╭─ Supplied data

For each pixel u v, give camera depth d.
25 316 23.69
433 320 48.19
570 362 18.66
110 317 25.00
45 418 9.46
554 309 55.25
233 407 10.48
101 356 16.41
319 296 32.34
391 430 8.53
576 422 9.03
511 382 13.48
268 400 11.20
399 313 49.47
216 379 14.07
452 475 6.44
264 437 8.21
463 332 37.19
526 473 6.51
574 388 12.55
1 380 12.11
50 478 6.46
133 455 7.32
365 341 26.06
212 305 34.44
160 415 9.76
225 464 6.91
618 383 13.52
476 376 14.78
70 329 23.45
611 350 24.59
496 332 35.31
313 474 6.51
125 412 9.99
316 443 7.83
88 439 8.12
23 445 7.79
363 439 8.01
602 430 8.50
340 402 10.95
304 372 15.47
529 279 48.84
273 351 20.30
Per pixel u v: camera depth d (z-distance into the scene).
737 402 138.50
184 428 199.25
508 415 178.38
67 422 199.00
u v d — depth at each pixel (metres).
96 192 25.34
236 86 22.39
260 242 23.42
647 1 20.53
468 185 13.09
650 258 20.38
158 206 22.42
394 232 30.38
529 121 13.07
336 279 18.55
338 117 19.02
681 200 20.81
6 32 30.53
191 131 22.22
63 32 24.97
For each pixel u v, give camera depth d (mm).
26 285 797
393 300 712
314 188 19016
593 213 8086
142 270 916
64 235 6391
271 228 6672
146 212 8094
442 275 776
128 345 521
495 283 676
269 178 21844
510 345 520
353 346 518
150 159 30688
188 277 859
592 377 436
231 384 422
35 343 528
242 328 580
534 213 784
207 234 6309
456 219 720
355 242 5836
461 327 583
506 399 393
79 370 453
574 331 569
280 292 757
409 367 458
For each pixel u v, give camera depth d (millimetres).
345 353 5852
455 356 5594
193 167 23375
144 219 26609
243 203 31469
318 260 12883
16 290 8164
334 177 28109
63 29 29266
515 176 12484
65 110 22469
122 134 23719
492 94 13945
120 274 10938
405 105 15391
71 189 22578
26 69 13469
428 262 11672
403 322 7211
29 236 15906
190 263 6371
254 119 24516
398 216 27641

╰─

Task statement — Output the full listing without altering anything.

Answer space —
For each pixel u v, give camera depth d.
25 316 23.69
433 320 48.19
570 362 18.66
110 317 25.00
45 418 9.46
554 309 55.25
233 407 10.48
101 356 16.41
319 296 32.34
391 430 8.53
576 422 9.03
511 382 13.48
268 400 11.20
399 313 49.47
216 379 14.07
452 475 6.44
264 437 8.21
463 332 37.19
526 473 6.51
574 388 12.55
1 380 12.11
50 478 6.46
133 455 7.32
365 341 26.06
212 305 34.44
160 415 9.76
225 464 6.91
618 383 13.52
476 376 14.78
70 329 23.45
611 350 24.59
496 332 35.31
313 474 6.51
125 412 9.99
316 443 7.83
88 439 8.12
23 445 7.79
363 439 8.01
602 430 8.50
340 402 10.95
304 372 15.47
529 279 48.84
273 351 20.30
Per pixel u v: camera depth d (z-distance into the scene).
737 402 138.50
184 428 199.25
508 415 178.38
67 422 199.00
u v d — depth at each pixel (metres).
96 192 25.34
236 86 22.39
260 242 23.42
647 1 20.53
468 185 13.09
650 258 20.38
158 206 22.42
394 232 30.38
529 121 13.07
336 279 18.55
338 117 19.02
681 200 20.81
6 32 30.53
191 131 22.22
63 32 24.97
For each pixel u v, give camera depth d (mm).
26 285 797
393 300 712
314 188 19016
593 213 8086
142 270 916
64 235 6391
271 228 6672
146 212 8094
442 275 776
128 345 521
495 283 676
269 178 21844
510 345 520
353 346 518
150 159 30688
188 277 859
592 377 436
231 384 422
35 343 528
242 328 580
534 213 784
207 234 6309
456 219 720
355 242 5836
461 327 583
506 399 393
79 370 453
574 331 569
280 292 757
409 367 458
For each pixel u v, give camera depth d (millimetres).
345 353 5852
455 356 5594
193 167 23375
144 219 26609
243 203 31469
318 260 12883
16 290 8164
334 177 28109
63 29 29266
515 176 12484
65 110 22469
122 134 23719
492 94 13945
120 274 10938
405 105 15391
71 189 22578
26 69 13469
428 262 11672
403 322 7211
29 236 15906
190 263 6371
254 119 24516
398 216 27641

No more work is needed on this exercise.